Task brief:
Condense the paragraph beginning "Rod Hunt (of Hunt and Fitzgerald)" in the passage on CDC below into a short bulleted list that keeps its main points.

Blue Care CEO Robyn Batten summed the mood up, stating there will need to be a really big shift in culture, moving from providing a list of services to a tailoring of services. Providers will have to engage with people and their aspirations.
She also identified the challenge of case management and overall responsibility. If one operator no longer delivers all the services to the client, who is accountable? Robyn also identified a need for a legitimate way to put offers before the public education and marketing of the value proposition. Her message was to start this process now.
Rod Hunt (of Hunt and Fitzgerald) described CDC as an earthquake for its loss of certainty of income, given people will move in and out of packages. He also identified that clients will become attached to carers and will follow them over the service provider. He predicted that smaller providers will struggle.
Kevin Klose (CEO, McLean Care) expressed real concern about the need to now focus on individual client service costs, abandoning the spreading of costs over many clients. He used the example that he would no longer be able to deliver services to a client located 65KL out of town because of the high direct cost. Currently he would amortise that cost with a lower cost client in town.
Jan Horsnell (CEO Southern Cross Care VIC) stated SCC has more (work) than we can handle and we need to maintain our values. She pointed out that nurses are struggling with having conversations with clients.
All agreed that education and marketing is key to survival in the new CDC environment.

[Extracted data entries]
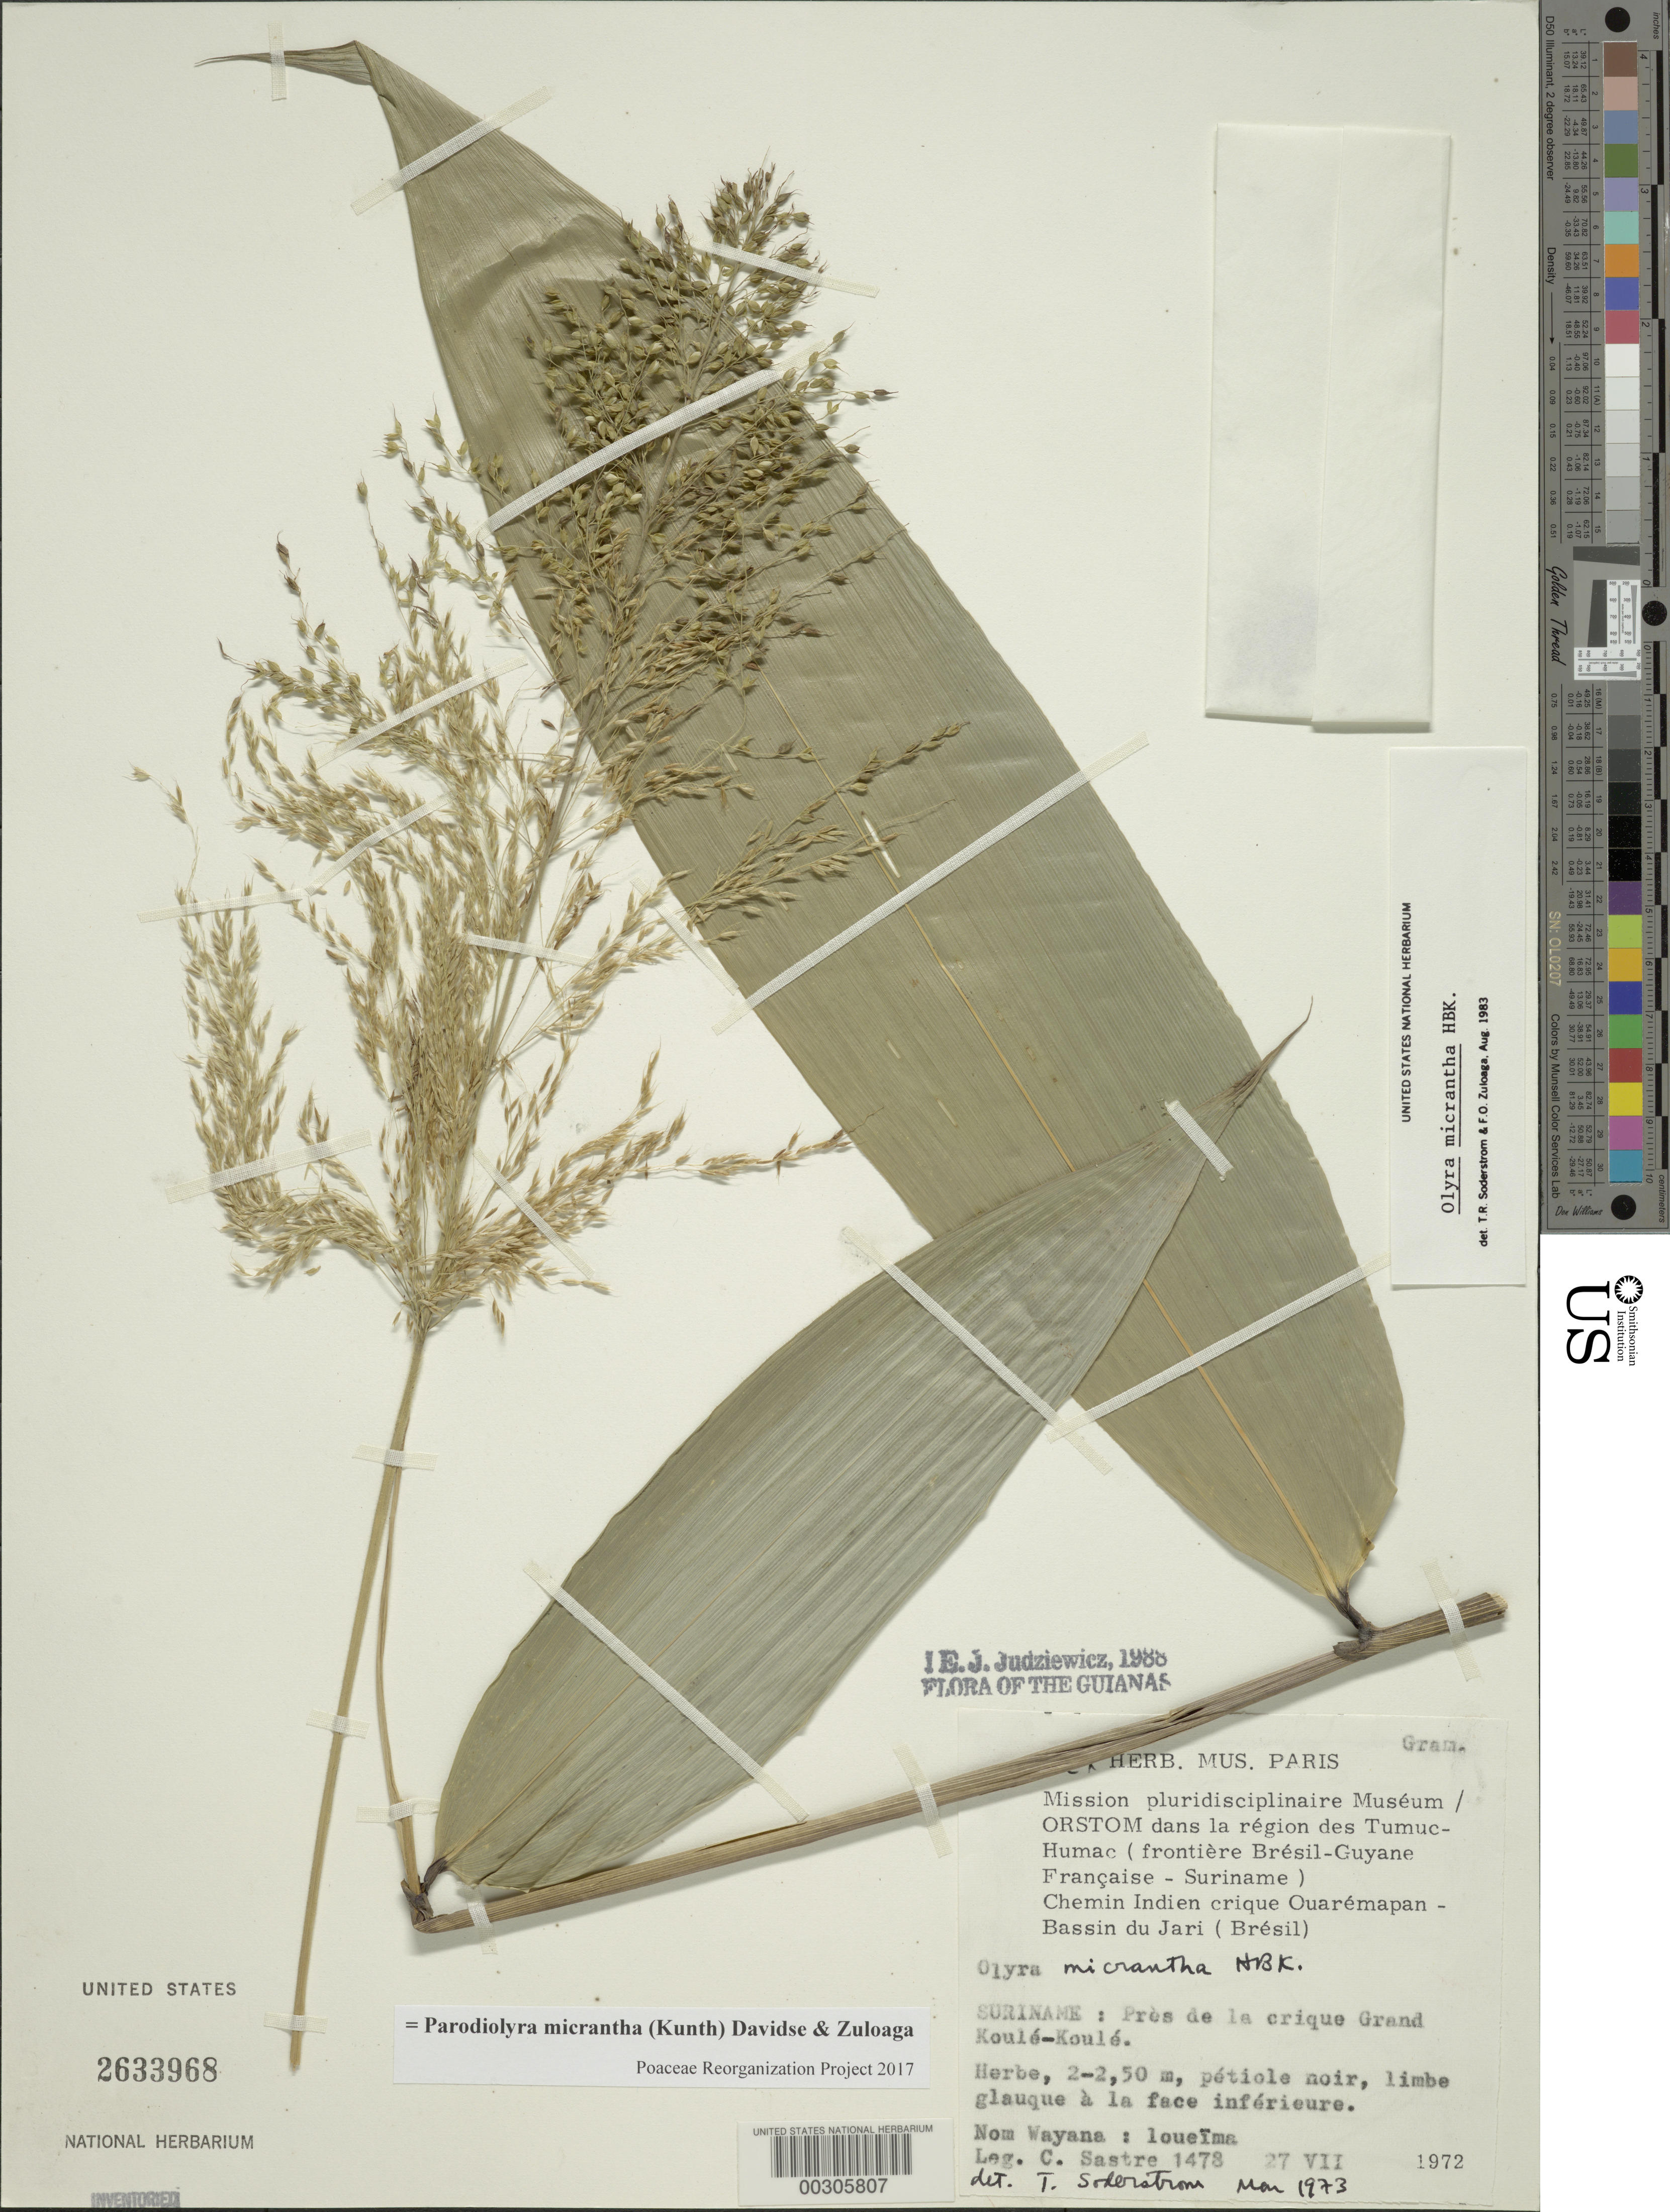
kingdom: Plantae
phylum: Tracheophyta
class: Liliopsida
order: Poales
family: Poaceae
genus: Parodiolyra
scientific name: Parodiolyra micrantha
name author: (Kunth) Davidse & Zuloaga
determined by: Poaceae Reorganization Project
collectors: C. H. L. Sastre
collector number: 1478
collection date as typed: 27 Jul 1972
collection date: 1972-07-27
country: Suriname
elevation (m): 50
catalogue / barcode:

Complete response:
- Rod Hunt of Hunt and Fitzgerald called CDC an earthquake because of the loss of certainty of income, as people will move in and out of packages.
- He said clients will become attached to carers and will follow them over the service provider.
- He predicted that smaller providers will struggle.